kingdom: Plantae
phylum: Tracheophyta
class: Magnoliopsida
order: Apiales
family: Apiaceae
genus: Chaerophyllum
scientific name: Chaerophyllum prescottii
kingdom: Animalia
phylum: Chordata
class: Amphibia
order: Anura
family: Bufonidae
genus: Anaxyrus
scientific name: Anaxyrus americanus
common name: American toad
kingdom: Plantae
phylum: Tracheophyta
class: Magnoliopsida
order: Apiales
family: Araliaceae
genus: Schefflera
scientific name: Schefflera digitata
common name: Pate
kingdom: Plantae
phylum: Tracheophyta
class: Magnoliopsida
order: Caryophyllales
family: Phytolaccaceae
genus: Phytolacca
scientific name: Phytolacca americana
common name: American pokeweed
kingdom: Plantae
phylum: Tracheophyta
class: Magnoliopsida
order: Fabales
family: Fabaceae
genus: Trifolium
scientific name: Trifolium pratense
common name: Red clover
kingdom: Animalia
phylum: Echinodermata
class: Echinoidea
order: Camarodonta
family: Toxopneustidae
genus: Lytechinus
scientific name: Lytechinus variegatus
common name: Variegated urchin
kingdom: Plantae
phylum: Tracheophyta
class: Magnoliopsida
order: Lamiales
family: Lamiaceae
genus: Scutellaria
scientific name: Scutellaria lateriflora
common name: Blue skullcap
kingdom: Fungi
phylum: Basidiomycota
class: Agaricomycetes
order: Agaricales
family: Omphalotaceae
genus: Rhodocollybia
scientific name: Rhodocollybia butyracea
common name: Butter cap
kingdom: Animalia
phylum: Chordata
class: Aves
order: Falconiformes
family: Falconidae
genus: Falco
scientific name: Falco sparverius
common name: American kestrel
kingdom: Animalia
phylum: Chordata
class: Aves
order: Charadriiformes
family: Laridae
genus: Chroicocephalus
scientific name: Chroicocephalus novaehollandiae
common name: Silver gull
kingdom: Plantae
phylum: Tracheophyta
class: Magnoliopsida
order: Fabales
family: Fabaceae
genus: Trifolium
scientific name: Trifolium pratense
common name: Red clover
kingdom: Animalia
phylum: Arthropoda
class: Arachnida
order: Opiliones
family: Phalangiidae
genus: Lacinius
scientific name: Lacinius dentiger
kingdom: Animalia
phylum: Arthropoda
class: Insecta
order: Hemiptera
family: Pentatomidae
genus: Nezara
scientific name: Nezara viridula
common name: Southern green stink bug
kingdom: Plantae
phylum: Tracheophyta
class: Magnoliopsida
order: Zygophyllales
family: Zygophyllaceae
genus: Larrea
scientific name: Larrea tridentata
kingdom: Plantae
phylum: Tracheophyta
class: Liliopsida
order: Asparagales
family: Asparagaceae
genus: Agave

▸ **Direction**
Identify every line in the items above that contains the string "common", and copy each such line. Matching is case-sensitive.

▸ **Response to the exercise**
common name: American toad
common name: Pate
common name: American pokeweed
common name: Red clover
common name: Variegated urchin
common name: Blue skullcap
common name: Butter cap
common name: American kestrel
common name: Silver gull
common name: Red clover
common name: Southern green stink bug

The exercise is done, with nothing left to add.